◆ Task details ◆
Every line of the listing below should be written out exactly, minus its pictures.

──────────────────────────────

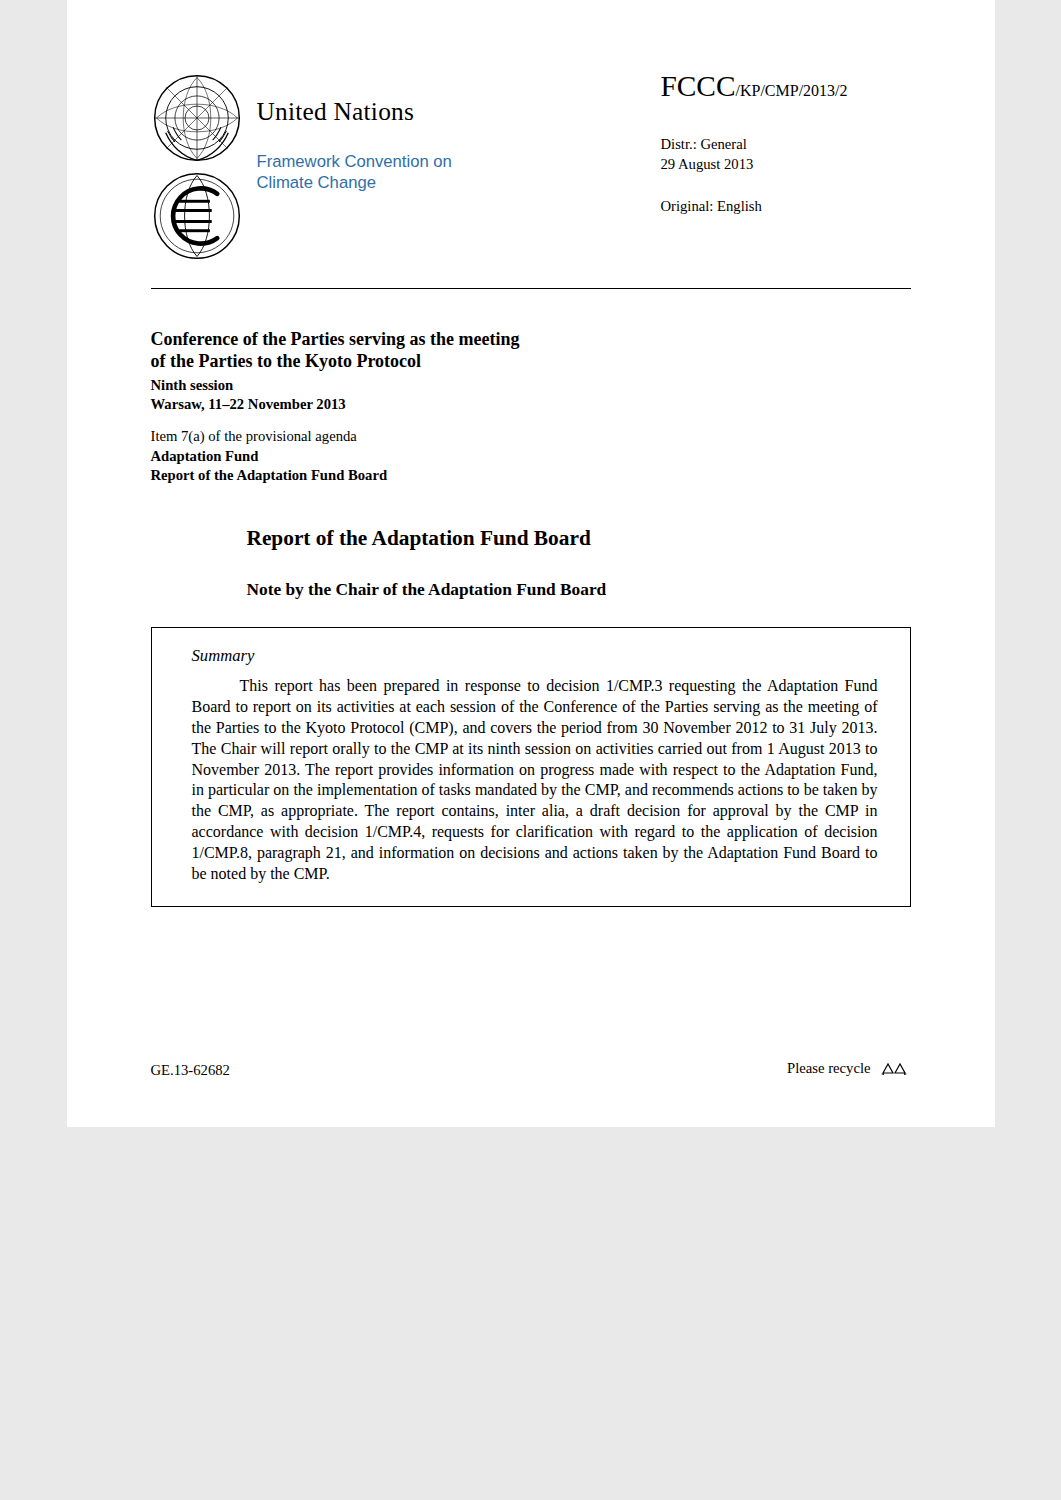United Nations
Framework Convention on
Climate Change
FCCC/KP/CMP/2013/2
Distr.: General
29 August 2013
Original: English
Conference of the Parties serving as the meeting
of the Parties to the Kyoto Protocol
Ninth session
Warsaw, 11–22 November 2013
Item 7(a) of the provisional agenda
Adaptation Fund
Report of the Adaptation Fund Board
Report of the Adaptation Fund Board
Note by the Chair of the Adaptation Fund Board
Summary
This report has been prepared in response to decision 1/CMP.3 requesting the Adaptation Fund Board to report on its activities at each session of the Conference of the Parties serving as the meeting of the Parties to the Kyoto Protocol (CMP), and covers the period from 30 November 2012 to 31 July 2013. The Chair will report orally to the CMP at its ninth session on activities carried out from 1 August 2013 to November 2013. The report provides information on progress made with respect to the Adaptation Fund, in particular on the implementation of tasks mandated by the CMP, and recommends actions to be taken by the CMP, as appropriate. The report contains, inter alia, a draft decision for approval by the CMP in accordance with decision 1/CMP.4, requests for clarification with regard to the application of decision 1/CMP.8, paragraph 21, and information on decisions and actions taken by the Adaptation Fund Board to be noted by the CMP.
GE.13-62682
Please recycle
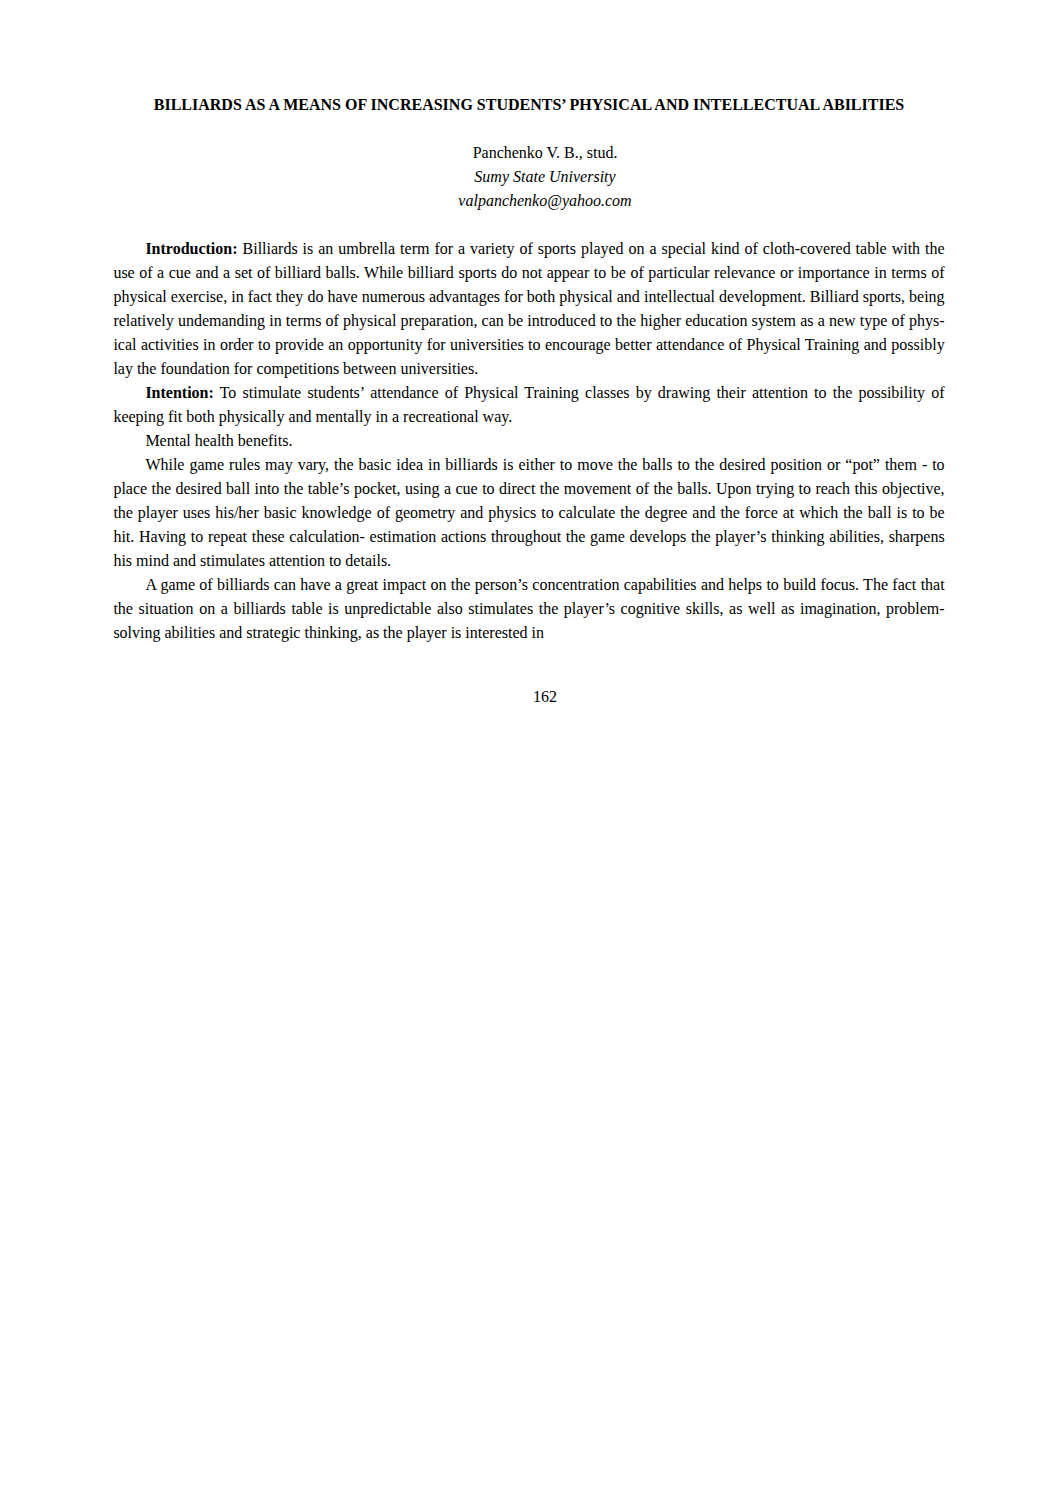Billiards as a Means of Increasing Students’ Physical and Intellectual Abilities
Panchenko V. B., stud.
Sumy State University
valpanchenko@yahoo.com
Introduction: Billiards is an umbrella term for a variety of sports played on a special kind of cloth-covered table with the use of a cue and a set of billiard balls. While billiard sports do not appear to be of particular relevance or importance in terms of physical exercise, in fact they do have numerous advantages for both physical and intellectual development. Billiard sports, being relatively undemanding in terms of physical preparation, can be introduced to the higher education system as a new type of physical activities in order to provide an opportunity for universities to encourage better attendance of Physical Training and possibly lay the foundation for competitions between universities.
Intention: To stimulate students’ attendance of Physical Training classes by drawing their attention to the possibility of keeping fit both physically and mentally in a recreational way.
Mental health benefits.
While game rules may vary, the basic idea in billiards is either to move the balls to the desired position or “pot” them - to place the desired ball into the table’s pocket, using a cue to direct the movement of the balls. Upon trying to reach this objective, the player uses his/her basic knowledge of geometry and physics to calculate the degree and the force at which the ball is to be hit. Having to repeat these calculation- estimation actions throughout the game develops the player’s thinking abilities, sharpens his mind and stimulates attention to details.
A game of billiards can have a great impact on the person’s concentration capabilities and helps to build focus. The fact that the situation on a billiards table is unpredictable also stimulates the player’s cognitive skills, as well as imagination, problem-solving abilities and strategic thinking, as the player is interested in
162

──────────────────────────────

◆ Solution for this problem ◆
United Nations
Framework Convention on
Climate Change
FCCC/KP/CMP/2013/2
Distr.: General
29 August 2013
Original: English
Conference of the Parties serving as the meeting
of the Parties to the Kyoto Protocol
Ninth session
Warsaw, 11–22 November 2013
Item 7(a) of the provisional agenda
Adaptation Fund
Report of the Adaptation Fund Board
Report of the Adaptation Fund Board
Note by the Chair of the Adaptation Fund Board
Summary
This report has been prepared in response to decision 1/CMP.3 requesting the Adaptation Fund Board to report on its activities at each session of the Conference of the Parties serving as the meeting of the Parties to the Kyoto Protocol (CMP), and covers the period from 30 November 2012 to 31 July 2013. The Chair will report orally to the CMP at its ninth session on activities carried out from 1 August 2013 to November 2013. The report provides information on progress made with respect to the Adaptation Fund, in particular on the implementation of tasks mandated by the CMP, and recommends actions to be taken by the CMP, as appropriate. The report contains, inter alia, a draft decision for approval by the CMP in accordance with decision 1/CMP.4, requests for clarification with regard to the application of decision 1/CMP.8, paragraph 21, and information on decisions and actions taken by the Adaptation Fund Board to be noted by the CMP.
GE.13-62682
Please recycle
Billiards as a Means of Increasing Students’ Physical and Intellectual Abilities
Panchenko V. B., stud.
Sumy State University
valpanchenko@yahoo.com
Introduction: Billiards is an umbrella term for a variety of sports played on a special kind of cloth-covered table with the use of a cue and a set of billiard balls. While billiard sports do not appear to be of particular relevance or importance in terms of physical exercise, in fact they do have numerous advantages for both physical and intellectual development. Billiard sports, being relatively undemanding in terms of physical preparation, can be introduced to the higher education system as a new type of physical activities in order to provide an opportunity for universities to encourage better attendance of Physical Training and possibly lay the foundation for competitions between universities.
Intention: To stimulate students’ attendance of Physical Training classes by drawing their attention to the possibility of keeping fit both physically and mentally in a recreational way.
Mental health benefits.
While game rules may vary, the basic idea in billiards is either to move the balls to the desired position or “pot” them - to place the desired ball into the table’s pocket, using a cue to direct the movement of the balls. Upon trying to reach this objective, the player uses his/her basic knowledge of geometry and physics to calculate the degree and the force at which the ball is to be hit. Having to repeat these calculation- estimation actions throughout the game develops the player’s thinking abilities, sharpens his mind and stimulates attention to details.
A game of billiards can have a great impact on the person’s concentration capabilities and helps to build focus. The fact that the situation on a billiards table is unpredictable also stimulates the player’s cognitive skills, as well as imagination, problem-solving abilities and strategic thinking, as the player is interested in
162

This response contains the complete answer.